I've seen quite a few brand standard manuals in my time in the creative industry, and this is the most memorable way I've ever seen to cover the "don'ts" section.
It took me about five minutes to figure out what was the point of this website. I'm on a 13in Macbook Pro and didn't realize you could scroll down to see the buttons. Does it bother anyone else when people design websites for tall screens that most people on laptops just don't have?
"The fold" is important in many places; games and other web applications should indeed be visible from the start. It's true, we have now scroll bars and scroll wheels and scroll areas on our touchpads, so it's not as important as it was in press, but it surely does need to be considered. It always upsets me to see news sites which have too much crap at the top of the screen getting between me and the thing I came there to read.
In this case, you are simply wrong about the application of "the fold", though. The point is, this is a simple web page containing a link and an application.
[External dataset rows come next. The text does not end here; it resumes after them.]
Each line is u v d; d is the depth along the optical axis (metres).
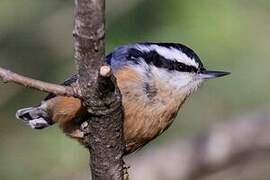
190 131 12.86
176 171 12.34
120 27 12.73
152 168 12.32
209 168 12.41
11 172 12.42
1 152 12.51
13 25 13.48
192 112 12.97
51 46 13.46
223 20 12.34
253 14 12.48
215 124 12.73
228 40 12.36
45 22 13.54
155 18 12.63
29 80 6.59
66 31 13.51
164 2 12.62
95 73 6.49
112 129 6.88
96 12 6.19
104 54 6.44
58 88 6.63
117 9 12.84
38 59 13.40
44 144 12.54
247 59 12.45
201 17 12.34
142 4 12.74
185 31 12.38
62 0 13.73
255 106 12.71
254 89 12.64
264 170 12.46
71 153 12.48
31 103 12.96
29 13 13.54
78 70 6.54
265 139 12.37
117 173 7.14
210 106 12.91
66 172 12.38
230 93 12.77
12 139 12.61
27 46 13.45
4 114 12.77
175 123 13.01
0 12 13.45
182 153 12.45
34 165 12.45
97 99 6.64
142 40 12.55
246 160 12.46
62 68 13.30
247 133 12.45
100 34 6.29
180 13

The application is large enough that it cannot be reasonably guessed to live in the top 400-500 pixels of the screen. So there should have been a visual cue to distinguish the application, perhaps a box around it, so that people who have not yet seen the buttons at the bottom will scroll down and see them. Right now you have no idea where the application resides, and that is the complaint.
On Mac OS X Lion, in Safari, scroll bars are hidden by default. They are only shown when you start to scroll, using either the arrow keys or the two-finger-drag gesture. So if the page looks complete and you don't try to scroll because of that, you have no indication that there is more to the page.
Edit: the scroll bar is also shown briefly when the page finishes loading.
WorldWideWeb had scroll bars. Since day one of the web, browsers have been expected to gracefully handle documents with too much content to easily render on one screen. It's not reasonable for every author worldwide to have to simultaneously munge all their documents just because one browser maintainer woke up thinking it would look cooler for you not to know if there's more to read.
1280x800... i didnt have safari maximized but it was a pretty big window already. Even after maximizing it the follow button was still below the fold, when clearly this entire website was designed to be viewed in one window.
I don't see the buttons on Chrome before scrolling on my 13" MBP, but since I'm stubbornly sticking to 10.6 I did get a nice big scrollbar to let me know to scroll down. :)
Java and flash each have current install bases of 1,000,000,000+ devices and are adding devices at a rate that far outstrips mobile safari. Neither are shiny, cool technologies, but they're not "legacy technologies" yet.
Android has supported it since v 2.2 (at least 3 years since HTC Hero), and I've used it on Samsung, Motorola and HTC devices. Blackberries also have a deep implementation of AIR.
Are there actually any higher-end phones or tablets made by anyone other than Apple that don't support flash? I'm genuinely curious since I love to play on kongregate.com during commutes.
Actually, the player hasn't been discontinued at all. It's still supported and bugfixes are still released. The decision was not to develop new versions in the future and instead to focus on flash apps via AIR. As of now, Android and Blackberry both support the newest version-- version 11, with 3D hardware acceleration.
In a generation or two, flash may indeed be "legacy" for mobile browser clients. That has absolutely nothing to do with the rest of the web market or the "mobile in general doesn't support flash" claim, which is verifiably false.
The very definition of discontinued is no new versions. Bug fixes and support don't change that.
As the majority of mobile devices in users' hands today do not support Flash, it is indeed fair to say "mobile in general doesn't support Flash". Again, that's the definition of "in general".
Maybe it's just me, change aversion and all, but the new bird is a bit odd and not friendly anymore. It's facing up in an angelic pose, tilting it's head back in ecstasy.
One of the things that made Twitter a great brand is that end users got to kind of invent a little bit of the brand whenever they promoted their Twitter accounts on their sites and other places. It encouraged creativity that eventually extended to what the users posted on the service.
Why bow to the gods of uniformity after half a decade of freedom? With the reach of their network and the level of influence they've built, don't they have something better to spend their time on?